● Text provided
Life on Europa?



Places to look for life in our Solar System

Places in the Solar System where life might exist (except the Moon and Ceres, which are just shown for scale).

Credit: D. W. Hoard (2018), assembled form public domain NASA images

The puzzling, fascinating surface of Jupiter's icy moon Europa looms large in this image from NASA's Galileo spacecraft in the late 1990s.

Credit (image and some text): NASA/JPL-Caltech/SETI Institute [link]

Europa is a world of water

How much of Earth is made of water? Very little, actually. Although oceans of water cover about 70 percent of Earth's surface, these oceans are shallow compared to the Earth's radius. This illustration shows what would happen if all of the water on or near the surface of the Earth (pictured at right) was bunched up into a ball. The radius of this ball would be only about 700 kilometers, less than half the radius of Earth's Moon, but slightly larger than Saturn's moon Rhea which, like many moons in our outer Solar System, is mostly water ice. How even this much water came to be on the Earth and whether any significant amount is still trapped far beneath Earth's surface remain topics of research.

● Extracted records
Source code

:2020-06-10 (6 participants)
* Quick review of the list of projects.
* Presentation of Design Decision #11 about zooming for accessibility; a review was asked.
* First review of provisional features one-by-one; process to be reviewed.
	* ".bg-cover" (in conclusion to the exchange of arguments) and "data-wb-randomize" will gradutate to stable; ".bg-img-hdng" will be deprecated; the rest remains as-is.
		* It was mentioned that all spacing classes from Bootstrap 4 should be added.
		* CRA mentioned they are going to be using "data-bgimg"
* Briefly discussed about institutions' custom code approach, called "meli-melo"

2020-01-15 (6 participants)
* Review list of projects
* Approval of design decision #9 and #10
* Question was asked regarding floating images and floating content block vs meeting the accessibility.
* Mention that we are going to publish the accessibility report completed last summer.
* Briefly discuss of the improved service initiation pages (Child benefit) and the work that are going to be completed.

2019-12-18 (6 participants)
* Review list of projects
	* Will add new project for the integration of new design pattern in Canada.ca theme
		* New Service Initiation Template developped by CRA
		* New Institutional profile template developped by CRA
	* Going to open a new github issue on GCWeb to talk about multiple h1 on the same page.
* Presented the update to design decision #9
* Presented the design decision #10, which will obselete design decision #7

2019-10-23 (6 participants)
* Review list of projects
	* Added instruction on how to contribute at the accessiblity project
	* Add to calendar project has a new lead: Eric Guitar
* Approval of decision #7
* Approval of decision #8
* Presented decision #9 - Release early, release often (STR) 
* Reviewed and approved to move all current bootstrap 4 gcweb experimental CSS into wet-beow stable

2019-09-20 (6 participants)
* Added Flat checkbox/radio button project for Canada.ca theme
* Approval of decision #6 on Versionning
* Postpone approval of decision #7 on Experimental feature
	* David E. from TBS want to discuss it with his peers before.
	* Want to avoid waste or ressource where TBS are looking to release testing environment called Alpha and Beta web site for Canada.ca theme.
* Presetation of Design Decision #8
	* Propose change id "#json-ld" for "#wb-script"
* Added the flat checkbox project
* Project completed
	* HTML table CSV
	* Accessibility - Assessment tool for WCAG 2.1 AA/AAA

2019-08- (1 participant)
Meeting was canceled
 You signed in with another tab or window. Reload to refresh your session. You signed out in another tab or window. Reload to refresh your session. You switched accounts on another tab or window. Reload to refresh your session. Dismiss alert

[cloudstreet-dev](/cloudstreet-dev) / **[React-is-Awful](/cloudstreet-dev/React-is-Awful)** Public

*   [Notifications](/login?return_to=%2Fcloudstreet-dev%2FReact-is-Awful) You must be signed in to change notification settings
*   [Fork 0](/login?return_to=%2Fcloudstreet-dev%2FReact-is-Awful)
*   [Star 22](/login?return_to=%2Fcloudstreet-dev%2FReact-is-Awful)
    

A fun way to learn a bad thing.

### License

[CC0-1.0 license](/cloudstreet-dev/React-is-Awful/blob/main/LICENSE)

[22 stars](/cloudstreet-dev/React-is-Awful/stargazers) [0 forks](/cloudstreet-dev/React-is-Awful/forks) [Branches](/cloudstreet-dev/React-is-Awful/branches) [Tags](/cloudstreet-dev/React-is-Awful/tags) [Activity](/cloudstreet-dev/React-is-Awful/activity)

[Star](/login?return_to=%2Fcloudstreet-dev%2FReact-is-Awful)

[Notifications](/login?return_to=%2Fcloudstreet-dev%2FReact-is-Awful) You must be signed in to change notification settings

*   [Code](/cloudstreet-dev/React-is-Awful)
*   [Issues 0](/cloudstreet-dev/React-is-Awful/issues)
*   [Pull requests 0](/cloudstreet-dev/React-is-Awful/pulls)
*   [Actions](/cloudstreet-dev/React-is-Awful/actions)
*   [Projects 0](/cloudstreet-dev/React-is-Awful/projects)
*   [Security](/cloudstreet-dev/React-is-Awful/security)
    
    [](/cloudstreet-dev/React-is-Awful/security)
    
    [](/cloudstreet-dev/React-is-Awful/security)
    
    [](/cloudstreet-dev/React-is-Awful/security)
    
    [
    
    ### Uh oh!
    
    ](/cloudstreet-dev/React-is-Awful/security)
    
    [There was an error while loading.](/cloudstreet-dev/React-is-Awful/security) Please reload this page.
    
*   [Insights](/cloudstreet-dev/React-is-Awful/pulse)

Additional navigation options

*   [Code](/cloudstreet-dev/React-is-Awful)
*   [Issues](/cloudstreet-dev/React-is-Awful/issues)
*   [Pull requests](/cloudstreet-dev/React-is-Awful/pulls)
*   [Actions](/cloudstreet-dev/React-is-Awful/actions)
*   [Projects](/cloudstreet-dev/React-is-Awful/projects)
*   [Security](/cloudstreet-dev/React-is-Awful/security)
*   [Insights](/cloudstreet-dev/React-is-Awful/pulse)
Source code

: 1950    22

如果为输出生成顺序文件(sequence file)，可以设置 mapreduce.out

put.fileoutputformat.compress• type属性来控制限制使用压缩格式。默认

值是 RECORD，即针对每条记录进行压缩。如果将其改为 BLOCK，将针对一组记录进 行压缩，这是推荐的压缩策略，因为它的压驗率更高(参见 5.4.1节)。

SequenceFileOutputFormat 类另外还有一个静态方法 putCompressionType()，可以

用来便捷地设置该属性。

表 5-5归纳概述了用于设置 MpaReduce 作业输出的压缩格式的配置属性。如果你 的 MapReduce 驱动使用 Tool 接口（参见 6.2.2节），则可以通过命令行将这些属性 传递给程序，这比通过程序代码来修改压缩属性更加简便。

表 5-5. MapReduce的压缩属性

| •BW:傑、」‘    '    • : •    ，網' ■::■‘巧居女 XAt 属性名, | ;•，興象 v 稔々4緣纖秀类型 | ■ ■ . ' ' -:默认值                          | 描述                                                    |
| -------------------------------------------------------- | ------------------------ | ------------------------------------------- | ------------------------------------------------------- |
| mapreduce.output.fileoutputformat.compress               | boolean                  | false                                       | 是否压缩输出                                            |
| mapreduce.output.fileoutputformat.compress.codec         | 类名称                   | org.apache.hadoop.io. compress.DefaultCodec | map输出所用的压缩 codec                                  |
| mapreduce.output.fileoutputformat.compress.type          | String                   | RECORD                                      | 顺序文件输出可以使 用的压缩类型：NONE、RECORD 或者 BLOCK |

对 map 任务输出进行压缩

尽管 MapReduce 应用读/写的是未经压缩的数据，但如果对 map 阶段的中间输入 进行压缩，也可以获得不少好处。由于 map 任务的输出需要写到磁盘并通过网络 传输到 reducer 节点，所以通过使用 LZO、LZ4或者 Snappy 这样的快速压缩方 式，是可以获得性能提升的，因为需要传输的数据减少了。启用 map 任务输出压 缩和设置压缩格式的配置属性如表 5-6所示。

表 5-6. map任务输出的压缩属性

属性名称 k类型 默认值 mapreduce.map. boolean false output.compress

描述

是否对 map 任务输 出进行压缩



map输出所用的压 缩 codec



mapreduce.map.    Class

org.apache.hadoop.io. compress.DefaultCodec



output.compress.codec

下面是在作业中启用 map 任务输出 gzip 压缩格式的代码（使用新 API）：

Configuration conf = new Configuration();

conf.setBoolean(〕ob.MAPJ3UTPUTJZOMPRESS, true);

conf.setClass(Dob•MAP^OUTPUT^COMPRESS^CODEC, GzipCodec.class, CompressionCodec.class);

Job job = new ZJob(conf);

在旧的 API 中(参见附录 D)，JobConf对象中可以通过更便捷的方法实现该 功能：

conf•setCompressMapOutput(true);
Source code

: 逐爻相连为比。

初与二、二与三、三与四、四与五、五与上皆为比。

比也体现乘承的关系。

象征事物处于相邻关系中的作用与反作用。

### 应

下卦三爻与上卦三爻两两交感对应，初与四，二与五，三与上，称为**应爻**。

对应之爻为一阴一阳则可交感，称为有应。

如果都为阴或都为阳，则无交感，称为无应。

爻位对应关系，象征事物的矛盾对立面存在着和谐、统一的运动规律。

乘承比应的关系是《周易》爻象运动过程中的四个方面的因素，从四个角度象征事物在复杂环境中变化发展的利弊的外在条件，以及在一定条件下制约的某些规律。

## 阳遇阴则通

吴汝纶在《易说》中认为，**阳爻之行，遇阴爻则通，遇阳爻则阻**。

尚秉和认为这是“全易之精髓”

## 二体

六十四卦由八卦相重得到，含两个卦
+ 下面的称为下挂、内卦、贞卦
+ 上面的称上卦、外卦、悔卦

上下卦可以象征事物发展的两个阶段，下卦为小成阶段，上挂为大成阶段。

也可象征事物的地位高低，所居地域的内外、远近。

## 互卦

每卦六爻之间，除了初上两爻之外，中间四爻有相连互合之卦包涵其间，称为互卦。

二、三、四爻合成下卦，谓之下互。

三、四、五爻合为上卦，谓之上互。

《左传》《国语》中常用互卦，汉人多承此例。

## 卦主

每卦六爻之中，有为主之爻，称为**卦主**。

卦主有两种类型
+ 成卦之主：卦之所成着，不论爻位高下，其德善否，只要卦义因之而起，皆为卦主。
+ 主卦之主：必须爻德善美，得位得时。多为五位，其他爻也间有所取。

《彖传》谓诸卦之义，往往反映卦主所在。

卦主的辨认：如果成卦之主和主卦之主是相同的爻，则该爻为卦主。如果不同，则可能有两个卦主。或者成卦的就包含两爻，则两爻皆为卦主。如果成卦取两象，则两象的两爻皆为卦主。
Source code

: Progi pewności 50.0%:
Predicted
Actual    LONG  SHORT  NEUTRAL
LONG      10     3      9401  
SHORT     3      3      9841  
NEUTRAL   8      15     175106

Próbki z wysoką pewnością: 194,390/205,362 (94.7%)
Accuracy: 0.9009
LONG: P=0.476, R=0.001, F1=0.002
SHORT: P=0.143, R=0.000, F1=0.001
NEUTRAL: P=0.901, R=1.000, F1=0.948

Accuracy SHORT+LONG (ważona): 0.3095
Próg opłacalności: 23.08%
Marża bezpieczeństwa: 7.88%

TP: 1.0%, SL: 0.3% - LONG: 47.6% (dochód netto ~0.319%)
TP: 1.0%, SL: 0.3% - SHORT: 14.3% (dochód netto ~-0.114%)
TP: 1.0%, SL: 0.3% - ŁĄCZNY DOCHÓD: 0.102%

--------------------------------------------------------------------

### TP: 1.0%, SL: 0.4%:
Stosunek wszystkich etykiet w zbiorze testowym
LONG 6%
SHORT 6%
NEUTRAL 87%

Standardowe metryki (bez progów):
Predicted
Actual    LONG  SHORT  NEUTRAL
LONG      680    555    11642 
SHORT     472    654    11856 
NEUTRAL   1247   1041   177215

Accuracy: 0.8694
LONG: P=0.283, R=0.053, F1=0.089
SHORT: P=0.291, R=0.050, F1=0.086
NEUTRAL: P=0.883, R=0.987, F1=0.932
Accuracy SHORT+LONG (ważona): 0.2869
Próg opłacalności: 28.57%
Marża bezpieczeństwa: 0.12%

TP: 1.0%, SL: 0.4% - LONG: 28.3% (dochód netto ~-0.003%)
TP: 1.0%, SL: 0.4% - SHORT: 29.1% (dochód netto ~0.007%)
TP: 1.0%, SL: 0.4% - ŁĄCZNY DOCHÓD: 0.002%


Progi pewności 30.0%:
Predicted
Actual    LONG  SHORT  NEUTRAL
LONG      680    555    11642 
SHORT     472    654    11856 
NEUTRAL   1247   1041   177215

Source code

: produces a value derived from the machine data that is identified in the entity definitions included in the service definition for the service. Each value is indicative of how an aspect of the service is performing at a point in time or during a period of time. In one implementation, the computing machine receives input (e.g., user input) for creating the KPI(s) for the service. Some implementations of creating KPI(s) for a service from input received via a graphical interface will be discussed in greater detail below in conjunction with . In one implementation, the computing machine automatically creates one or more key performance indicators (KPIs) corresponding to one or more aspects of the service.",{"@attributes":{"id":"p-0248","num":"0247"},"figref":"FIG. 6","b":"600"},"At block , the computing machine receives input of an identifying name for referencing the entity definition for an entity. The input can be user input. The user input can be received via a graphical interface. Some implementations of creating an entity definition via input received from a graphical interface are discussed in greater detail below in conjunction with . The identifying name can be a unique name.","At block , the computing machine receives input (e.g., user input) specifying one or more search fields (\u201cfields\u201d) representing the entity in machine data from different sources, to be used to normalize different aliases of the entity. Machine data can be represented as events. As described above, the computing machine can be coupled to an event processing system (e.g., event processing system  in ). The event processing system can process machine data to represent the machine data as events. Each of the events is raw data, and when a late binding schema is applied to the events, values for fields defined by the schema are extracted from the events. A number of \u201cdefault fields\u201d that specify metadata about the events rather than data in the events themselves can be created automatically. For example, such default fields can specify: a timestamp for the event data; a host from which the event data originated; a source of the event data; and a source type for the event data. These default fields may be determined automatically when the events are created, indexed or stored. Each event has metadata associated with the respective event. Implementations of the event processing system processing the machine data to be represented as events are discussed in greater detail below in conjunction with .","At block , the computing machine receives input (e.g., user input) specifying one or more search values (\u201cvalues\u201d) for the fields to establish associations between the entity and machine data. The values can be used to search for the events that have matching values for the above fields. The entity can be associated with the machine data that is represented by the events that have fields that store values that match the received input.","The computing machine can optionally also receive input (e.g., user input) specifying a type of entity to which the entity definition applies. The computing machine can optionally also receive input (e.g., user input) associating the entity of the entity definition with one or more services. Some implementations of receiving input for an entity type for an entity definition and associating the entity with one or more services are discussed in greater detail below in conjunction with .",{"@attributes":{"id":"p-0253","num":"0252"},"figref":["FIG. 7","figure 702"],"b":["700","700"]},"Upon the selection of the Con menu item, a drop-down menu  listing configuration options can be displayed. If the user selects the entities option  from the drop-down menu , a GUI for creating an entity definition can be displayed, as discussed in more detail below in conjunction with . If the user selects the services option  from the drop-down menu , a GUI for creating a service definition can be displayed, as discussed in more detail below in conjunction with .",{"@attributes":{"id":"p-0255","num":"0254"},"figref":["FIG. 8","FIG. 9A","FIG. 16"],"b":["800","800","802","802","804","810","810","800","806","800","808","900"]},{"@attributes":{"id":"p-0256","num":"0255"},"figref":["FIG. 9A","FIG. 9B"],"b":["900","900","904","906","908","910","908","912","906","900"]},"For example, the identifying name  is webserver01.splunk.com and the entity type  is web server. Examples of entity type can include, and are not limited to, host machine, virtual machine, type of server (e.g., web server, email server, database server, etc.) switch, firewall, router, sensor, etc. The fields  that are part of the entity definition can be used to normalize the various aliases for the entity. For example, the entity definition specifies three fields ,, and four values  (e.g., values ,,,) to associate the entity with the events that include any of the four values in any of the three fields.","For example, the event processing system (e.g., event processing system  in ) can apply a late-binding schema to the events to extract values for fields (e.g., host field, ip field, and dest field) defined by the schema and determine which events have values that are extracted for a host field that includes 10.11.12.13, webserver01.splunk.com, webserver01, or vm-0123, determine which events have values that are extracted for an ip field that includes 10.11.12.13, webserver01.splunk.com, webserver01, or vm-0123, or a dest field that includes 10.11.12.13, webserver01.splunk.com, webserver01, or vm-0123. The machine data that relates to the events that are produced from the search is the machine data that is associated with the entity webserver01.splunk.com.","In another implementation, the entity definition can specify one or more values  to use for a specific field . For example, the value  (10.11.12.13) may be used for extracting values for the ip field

● Exercise 1
Print the part of the page about life on Europa starting at "Places to look" and ending at "the late 1990s.".
● Exercise 2
Turn the paragraph that begins "How much of Earth is made of water?" in the page about life on Europa into a short bulleted list that keeps its main facts.
● Exercise 3
In the page about life on Europa, translate this sentence into Spanish: "Although oceans of water cover about 70 percent of Earth's surface, these oceans are shallow compared to the Earth's radius."

● Written solution 1
Places to look for life in our Solar System

Places in the Solar System where life might exist (except the Moon and Ceres, which are just shown for scale).

Credit: D. W. Hoard (2018), assembled form public domain NASA images

The puzzling, fascinating surface of Jupiter's icy moon Europa looms large in this image from NASA's Galileo spacecraft in the late 1990s.

● Written solution 2
- Very little of Earth is made of water.
- Oceans cover about 70 percent of Earth's surface, but they are shallow compared to Earth's radius.
- If all the water on or near Earth's surface were gathered into one ball, its radius would be only about 700 kilometers.
- That is less than half the radius of Earth's Moon. It is slightly larger than Saturn's moon Rhea, which, like many moons in the outer Solar System, is mostly water ice.
- Researchers are still studying how even this much water came to Earth and whether much of it is still trapped far below the surface.

● Written solution 3
Aunque los océanos de agua cubren alrededor del 70 por ciento de la superficie de la Tierra, estos océanos son poco profundos en comparación con el radio de la Tierra.